Reviewer #2 (Public Review):

In this manuscript, Xie et al presented a new method derived from PORE-C, SCA-seq, for simultaneously measuring chromatin accessibility, genome 3D and CpG DNA methylation. SCA-seq provides a useful tool to the scientific communities to interrogate the genome structure-function relationship.

The revised manuscript has clarified almost of the concerns raised in the previous round of review, though I still have two minor concerns,

1. In fig 2a, there is no number presented in the Venn diagram (although the left panel indeed showed the numbers of the different categories, including the numbers in the right panel would be more straightforward).

We appreciate the reviewer for pointing out the need for clarification in the Venn diagram in Fig 2a. We have added the numbers to Venn diagram.

1. The authors clarified the discrepancy between sfig 7a and sfig 7g. However, the remaining question is, why is there a big difference in the percentage of the cardinality count of concatemers of the different groups between the chr7 and the whole genome?

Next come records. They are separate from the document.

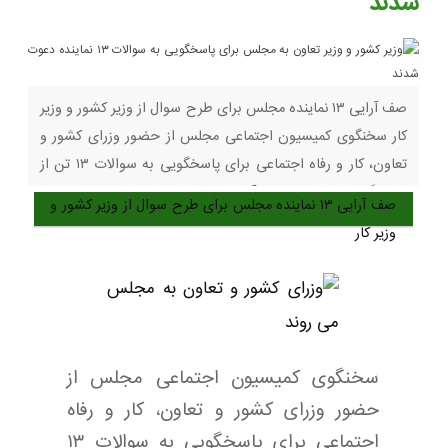
شدند
صف آرایی ۱۳ نماینده مجلس برای طرح سوال از وزیر کشور و وزیر
کار سخنگوی کمیسیون اجتماعی مجلس از حضور وزرای کشور و
تعاون، کار و رفاه اجتماعی برای پاسخگویی به سوالات ۱۳ تن از
نمایندگان در جلسات هفته آتی این کمیسیون خبر داد. سنتر سینما
صف آرایی ۱۳ نماینده مجلس برای طرح سوال از وزیر کشور و
پرس : علی بابایی سخنگوی کمیسیون اجتماعی مجلس شورای
وزیر کار
اسلامی
سخنگوی کمیسیون اجتماعی مجلس از
حضور وزرای کشور و تعاون، کار و رفاه
اجتماعی برای پاسخگویی به سوالات ۱۳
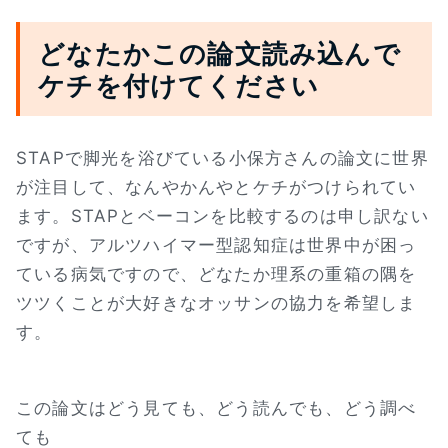
どなたかこの論文読み込んで
ケチを付けてください
STAPで脚光を浴びている小保方さんの論文に世界
が注目して、なんやかんやとケチがつけられてい
ます。STAPとベーコンを比較するのは申し訳ない
ですが、アルツハイマー型認知症は世界中が困っ
ている病気ですので、どなたか理系の重箱の隅を
ツツくことが大好きなオッサンの協力を希望しま
す。
この論文はどう見ても、どう読んでも、どう調べ
ても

We apologize for the confusion regarding the difference in the percentage of the cardinality count of concatemers between chr7 and the whole genome in figures S7a and S7g. The difference arises because the chr7 cardinality count only considers the intra-chromosome segments that are adjacent to each other on a SCA-seq concatemer, while the whole genome cardinality count includes both intra-chromosome and inter-chromosome segments.

In the case of a SCA-seq concatemer that contains both intra-chromosome junctions and inter-chromosome junctions, the whole genome cardinality count will be greater than the intra-chromosome cardinality count. This explains the difference in the percentages between chr7 and the whole genome in figures S7a and S7g.

To better clarify the definition of intra-chromosome cardinality, we have added an illustrative graph in figure S7a. In the updated figure S7a, the given exemplary SCA-seq concatemer has a whole genome cardinality of 4 and a chr7 intra-chromosome cardinality of 3.